(Source texts of formatted documents)
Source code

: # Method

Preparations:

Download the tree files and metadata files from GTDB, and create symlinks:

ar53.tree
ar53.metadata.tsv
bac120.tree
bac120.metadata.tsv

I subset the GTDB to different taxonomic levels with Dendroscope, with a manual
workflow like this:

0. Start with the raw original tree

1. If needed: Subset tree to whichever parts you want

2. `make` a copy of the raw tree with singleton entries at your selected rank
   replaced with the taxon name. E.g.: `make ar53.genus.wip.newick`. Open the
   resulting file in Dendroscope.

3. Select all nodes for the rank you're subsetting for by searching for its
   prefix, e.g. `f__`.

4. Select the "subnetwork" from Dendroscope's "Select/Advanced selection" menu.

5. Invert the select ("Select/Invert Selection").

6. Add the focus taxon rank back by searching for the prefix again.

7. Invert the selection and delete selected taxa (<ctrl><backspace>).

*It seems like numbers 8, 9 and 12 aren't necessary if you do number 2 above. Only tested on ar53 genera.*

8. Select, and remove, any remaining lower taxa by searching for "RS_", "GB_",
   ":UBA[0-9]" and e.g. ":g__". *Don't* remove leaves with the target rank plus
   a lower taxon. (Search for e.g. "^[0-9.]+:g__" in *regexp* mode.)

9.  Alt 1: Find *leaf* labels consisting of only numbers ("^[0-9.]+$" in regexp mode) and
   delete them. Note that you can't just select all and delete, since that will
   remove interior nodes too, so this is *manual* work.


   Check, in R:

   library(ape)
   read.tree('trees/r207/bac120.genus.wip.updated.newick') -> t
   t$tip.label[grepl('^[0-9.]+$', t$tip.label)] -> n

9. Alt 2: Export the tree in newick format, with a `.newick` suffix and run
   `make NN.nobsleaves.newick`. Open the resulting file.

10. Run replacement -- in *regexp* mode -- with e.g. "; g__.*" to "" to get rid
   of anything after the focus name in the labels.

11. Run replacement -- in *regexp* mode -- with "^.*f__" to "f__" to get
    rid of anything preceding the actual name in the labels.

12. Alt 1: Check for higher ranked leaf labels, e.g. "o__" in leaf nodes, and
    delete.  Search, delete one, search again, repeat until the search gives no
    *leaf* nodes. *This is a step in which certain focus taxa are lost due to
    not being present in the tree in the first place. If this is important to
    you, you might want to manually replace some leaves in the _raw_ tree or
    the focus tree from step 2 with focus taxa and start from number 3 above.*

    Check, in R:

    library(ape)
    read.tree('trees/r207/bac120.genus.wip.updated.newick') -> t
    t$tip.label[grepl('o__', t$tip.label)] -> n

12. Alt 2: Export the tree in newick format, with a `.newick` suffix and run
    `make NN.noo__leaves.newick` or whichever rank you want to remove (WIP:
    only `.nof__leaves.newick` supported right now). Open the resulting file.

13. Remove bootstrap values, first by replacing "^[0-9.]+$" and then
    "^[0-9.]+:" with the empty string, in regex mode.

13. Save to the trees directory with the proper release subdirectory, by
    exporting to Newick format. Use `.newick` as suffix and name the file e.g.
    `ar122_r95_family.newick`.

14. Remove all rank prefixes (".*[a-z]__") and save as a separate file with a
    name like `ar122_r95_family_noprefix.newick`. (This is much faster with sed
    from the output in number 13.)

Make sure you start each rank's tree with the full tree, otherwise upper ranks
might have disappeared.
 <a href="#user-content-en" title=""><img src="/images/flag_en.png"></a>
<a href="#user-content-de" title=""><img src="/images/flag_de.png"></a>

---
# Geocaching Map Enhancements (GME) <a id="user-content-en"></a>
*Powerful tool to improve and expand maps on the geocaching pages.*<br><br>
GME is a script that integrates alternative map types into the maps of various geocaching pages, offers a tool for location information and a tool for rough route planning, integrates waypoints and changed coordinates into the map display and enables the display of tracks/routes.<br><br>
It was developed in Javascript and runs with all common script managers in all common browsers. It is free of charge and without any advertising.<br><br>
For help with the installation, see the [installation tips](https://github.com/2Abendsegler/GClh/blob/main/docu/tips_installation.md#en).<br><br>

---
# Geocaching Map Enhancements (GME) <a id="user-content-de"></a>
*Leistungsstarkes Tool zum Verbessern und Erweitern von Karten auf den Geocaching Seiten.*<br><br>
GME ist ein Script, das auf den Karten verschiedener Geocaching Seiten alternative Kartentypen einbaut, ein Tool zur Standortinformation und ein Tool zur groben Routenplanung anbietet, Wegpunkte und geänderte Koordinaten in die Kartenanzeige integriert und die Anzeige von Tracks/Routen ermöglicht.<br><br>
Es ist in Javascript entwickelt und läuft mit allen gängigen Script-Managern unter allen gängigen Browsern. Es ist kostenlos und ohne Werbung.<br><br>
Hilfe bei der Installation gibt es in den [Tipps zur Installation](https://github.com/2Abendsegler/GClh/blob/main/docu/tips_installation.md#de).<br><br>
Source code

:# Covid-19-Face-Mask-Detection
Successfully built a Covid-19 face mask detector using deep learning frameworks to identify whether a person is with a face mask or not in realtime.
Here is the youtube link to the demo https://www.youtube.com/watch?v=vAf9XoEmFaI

▶ _Work order_:
Find every line in the records above that contains the word "alternative", and copy each of those lines in full.

▶ _Answer below_:
GME is a script that integrates alternative map types into the maps of various geocaching pages, offers a tool for location information and a tool for rough route planning, integrates waypoints and changed coordinates into the map display and enables the display of tracks/routes.<br><br>
GME ist ein Script, das auf den Karten verschiedener Geocaching Seiten alternative Kartentypen einbaut, ein Tool zur Standortinformation und ein Tool zur groben Routenplanung anbietet, Wegpunkte und geänderte Koordinaten in die Kartenanzeige integriert und die Anzeige von Tracks/Routen ermöglicht.<br><br>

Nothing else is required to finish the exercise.